The lines below, beginning at the one that contains "mehrere Kunden eintreffen" and ending at the last, are to be retyped exactly.

───

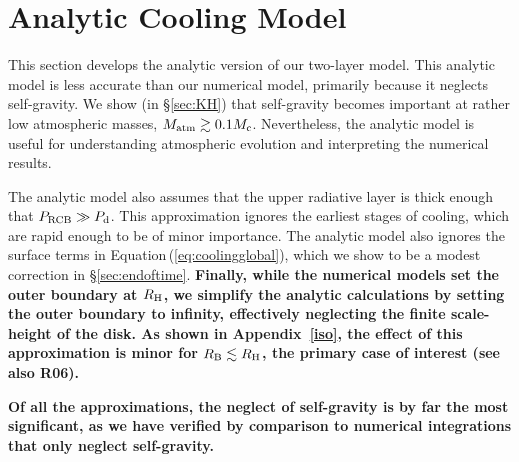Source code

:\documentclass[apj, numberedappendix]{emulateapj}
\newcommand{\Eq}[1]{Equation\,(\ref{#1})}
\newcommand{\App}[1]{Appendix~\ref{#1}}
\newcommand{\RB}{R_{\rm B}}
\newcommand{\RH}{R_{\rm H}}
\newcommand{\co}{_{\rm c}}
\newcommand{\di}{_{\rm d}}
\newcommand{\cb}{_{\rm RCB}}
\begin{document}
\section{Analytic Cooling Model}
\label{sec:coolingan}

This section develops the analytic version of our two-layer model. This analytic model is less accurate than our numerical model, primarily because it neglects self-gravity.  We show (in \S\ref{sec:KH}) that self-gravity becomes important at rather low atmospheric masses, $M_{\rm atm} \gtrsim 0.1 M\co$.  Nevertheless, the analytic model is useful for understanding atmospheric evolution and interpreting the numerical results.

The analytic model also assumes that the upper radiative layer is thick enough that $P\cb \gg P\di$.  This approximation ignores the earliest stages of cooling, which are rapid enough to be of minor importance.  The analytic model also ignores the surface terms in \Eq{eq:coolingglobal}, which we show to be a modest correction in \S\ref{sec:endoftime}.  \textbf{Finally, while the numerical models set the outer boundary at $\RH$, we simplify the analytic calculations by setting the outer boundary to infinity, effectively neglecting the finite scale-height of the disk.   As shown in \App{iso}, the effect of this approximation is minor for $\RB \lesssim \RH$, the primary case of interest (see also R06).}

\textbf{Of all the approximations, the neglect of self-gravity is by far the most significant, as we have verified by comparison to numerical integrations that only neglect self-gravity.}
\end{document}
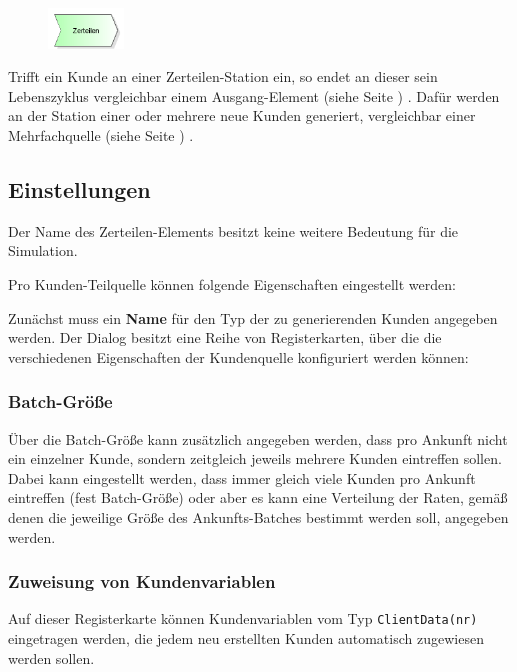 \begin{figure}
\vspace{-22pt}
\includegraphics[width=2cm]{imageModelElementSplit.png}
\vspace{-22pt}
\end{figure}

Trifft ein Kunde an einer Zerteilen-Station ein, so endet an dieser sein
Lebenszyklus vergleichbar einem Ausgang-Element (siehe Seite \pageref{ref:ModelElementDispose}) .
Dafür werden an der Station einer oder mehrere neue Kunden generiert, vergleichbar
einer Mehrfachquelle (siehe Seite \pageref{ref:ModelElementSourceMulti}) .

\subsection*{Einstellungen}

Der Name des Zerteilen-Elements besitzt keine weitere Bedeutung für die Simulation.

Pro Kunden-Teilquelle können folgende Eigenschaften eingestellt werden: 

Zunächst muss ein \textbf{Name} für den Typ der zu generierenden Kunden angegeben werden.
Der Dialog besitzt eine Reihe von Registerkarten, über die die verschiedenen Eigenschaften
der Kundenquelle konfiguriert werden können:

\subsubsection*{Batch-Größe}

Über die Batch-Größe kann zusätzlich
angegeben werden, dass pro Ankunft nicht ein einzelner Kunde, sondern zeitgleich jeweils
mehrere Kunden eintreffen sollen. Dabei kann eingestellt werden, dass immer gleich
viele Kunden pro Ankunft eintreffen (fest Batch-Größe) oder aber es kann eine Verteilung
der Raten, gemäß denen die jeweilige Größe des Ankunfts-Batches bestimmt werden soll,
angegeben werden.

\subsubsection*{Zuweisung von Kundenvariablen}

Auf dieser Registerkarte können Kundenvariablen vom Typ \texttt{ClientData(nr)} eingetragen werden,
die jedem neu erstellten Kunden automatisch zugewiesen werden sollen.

───

RESPONSE TO THE EXERCISE:
mehrere Kunden eintreffen sollen. Dabei kann eingestellt werden, dass immer gleich
viele Kunden pro Ankunft eintreffen (fest Batch-Größe) oder aber es kann eine Verteilung
der Raten, gemäß denen die jeweilige Größe des Ankunfts-Batches bestimmt werden soll,
angegeben werden.

\subsubsection*{Zuweisung von Kundenvariablen}

Auf dieser Registerkarte können Kundenvariablen vom Typ \texttt{ClientData(nr)} eingetragen werden,
die jedem neu erstellten Kunden automatisch zugewiesen werden sollen.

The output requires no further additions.